AÇÕES A REALIZAR >>
• A. Reescreva o trecho do texto sobre tráfico de pessoas de "Geralmente os aliciadores" até "exercido no Brasil.", inclusive, substituindo "aliciadores" por "recrutadores".
• B. Traduza para o inglês esta frase do texto sobre tráfico de pessoas: "Farei outras matérias ainda dentro do tema, pois há muita coisa a ser explorada e estudada!"

O Tráfico de Pessoas, segundo a OIT (2006), é um dos crimes mais rentáveis do mundo, ficando atrás somente do Tráfico de Drogas e do Tráfico de Armas.
Essa modalidade de tráfico tem uma alta rentabilidade, devido, entre outros motivos, à possibilidade de uma pessoa ser traficada diversas vezes, a diferentes países. É a forma humana, objetificada, coisificada, e que se “renova” no âmbito do tráfico.
Há diversos tipos de Tráfico de Pessoas, nos quais se incluem o Tráfico de Crianças e Adolescentes para fins sexuais, o de Pessoas para fins de trabalho escravo, o de Mulheres para fins sexuais. Esse último foi meu objeto de monografia de graduação e, aqui, vou explanar de maneira mais informal o que vem a ser esse tipo de Tráfico de Pessoas.
Farei outras matérias ainda dentro do tema, pois há muita coisa a ser explorada e estudada!
O Aliciamento
O Tráfico Internacional de Mulheres para fins de exploração sexual possui certas etapas até que o crime se efetive, com a chegada da mulher ao seu destino, no qual exercerá a prostituição de maneira forçada e escravizada.
Geralmente os aliciadores são conhecidos da mulher e de sua família, aproxima-se dela e dos demais membros de seu núcleo familiar, cria laços de amizade e passa confiança e seriedade a todos eles (problemática do “falso consentimento”). Na maioria dos casos, a vítima não sabe que exercerá a prostituição de maneira forçada no país de destino, ou, se tem o conhecimento que exercerá a prostituição, pensa que será de maneira livre e autônoma, como pôde já tê-la exercido no Brasil.
As vítimas provêm, majoritariamente, de classes mais pobres: exercem empregos informais ou se encontram desempregadas, são chefes de família monoparentais (famílias com ausência de cônjuge), possuem baixa escolaridade e quase nenhuma perspectiva de melhoria de vida no Brasil. Por isso, vêem como uma grande oportunidade (e, às vezes, única) a migração para um país estrangeiro.
Essas mulheres desejam melhorar de vida, aumentar sua dignidade, sua auto-estima, encontrar um companheiro, exercer um bom emprego, e, também, enviar remessas de dinheiro para que suas famílias (filhos, pais, mães e outros parentes próximos) no Brasil possam, da mesma forma, aumentar sua qualidade de vida.
Principais rotas (Brasil como país emissor)
A Europa é o continente que mais recebe brasileiras traficadas para fins sexuais, com destaque para Portugal e Espanha, que, segundo Leal e Leal (2002), formam a “Conexão Ibérica”:
“A ‘Conexão Ibérica’ é formada por diferentes organizações criminosas, dentre as quais se destaca a máfia russa, que movimenta US$ 8 bilhões por ano, através de seus prostíbulos em Portugal e na Espanha. Lisboa seria a porta de entrada das brasileiras nesta rota, pois o sistema de controle de imigração da capital portuguesa não impõe grandes dificuldades às brasileiras. De Lisboa, elas são levadas para outras cidades portuguesas e espanholas através de quatro rotas: Norte, Central, Rede Mississipi ou Direta”. (PESTRAF, 2002, pag. 107).

MATERIAL EXTRAÍDO >>

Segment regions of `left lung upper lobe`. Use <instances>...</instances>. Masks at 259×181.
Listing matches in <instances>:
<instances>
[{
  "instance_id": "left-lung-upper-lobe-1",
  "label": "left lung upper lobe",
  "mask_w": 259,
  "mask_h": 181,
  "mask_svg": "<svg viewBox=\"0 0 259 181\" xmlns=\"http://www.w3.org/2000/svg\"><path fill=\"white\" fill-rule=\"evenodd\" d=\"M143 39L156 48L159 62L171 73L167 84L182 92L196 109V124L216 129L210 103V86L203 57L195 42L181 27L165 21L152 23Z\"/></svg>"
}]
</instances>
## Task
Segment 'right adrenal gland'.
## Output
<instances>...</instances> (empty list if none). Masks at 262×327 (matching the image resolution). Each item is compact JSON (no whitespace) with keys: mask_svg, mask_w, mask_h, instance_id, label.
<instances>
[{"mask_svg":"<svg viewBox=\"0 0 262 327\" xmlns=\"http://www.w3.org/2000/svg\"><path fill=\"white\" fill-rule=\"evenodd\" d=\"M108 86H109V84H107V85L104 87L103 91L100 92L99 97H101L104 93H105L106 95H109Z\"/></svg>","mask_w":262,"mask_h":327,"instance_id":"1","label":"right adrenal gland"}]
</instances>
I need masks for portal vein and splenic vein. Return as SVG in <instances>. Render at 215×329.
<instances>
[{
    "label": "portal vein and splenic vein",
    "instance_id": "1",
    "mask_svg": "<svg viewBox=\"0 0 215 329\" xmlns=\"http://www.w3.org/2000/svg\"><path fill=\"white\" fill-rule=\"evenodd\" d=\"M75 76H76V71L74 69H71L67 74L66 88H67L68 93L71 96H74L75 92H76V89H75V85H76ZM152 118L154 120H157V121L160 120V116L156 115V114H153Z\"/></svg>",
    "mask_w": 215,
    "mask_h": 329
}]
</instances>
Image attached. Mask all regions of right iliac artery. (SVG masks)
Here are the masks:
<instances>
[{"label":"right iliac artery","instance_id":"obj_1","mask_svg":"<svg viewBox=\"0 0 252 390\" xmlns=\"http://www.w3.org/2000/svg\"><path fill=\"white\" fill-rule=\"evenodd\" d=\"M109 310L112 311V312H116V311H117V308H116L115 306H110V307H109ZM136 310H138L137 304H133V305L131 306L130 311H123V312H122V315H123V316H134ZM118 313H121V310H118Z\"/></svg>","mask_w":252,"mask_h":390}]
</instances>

RESPOSTAS POR TAREFA >>
• A.
Geralmente os recrutadores são conhecidos da mulher e de sua família, aproxima-se dela e dos demais membros de seu núcleo familiar, cria laços de amizade e passa confiança e seriedade a todos eles (problemática do “falso consentimento”). Na maioria dos casos, a vítima não sabe que exercerá a prostituição de maneira forçada no país de destino, ou, se tem o conhecimento que exercerá a prostituição, pensa que será de maneira livre e autônoma, como pôde já tê-la exercido no Brasil.

• B. I will write other articles still within this topic, because there is a lot to be explored and studied!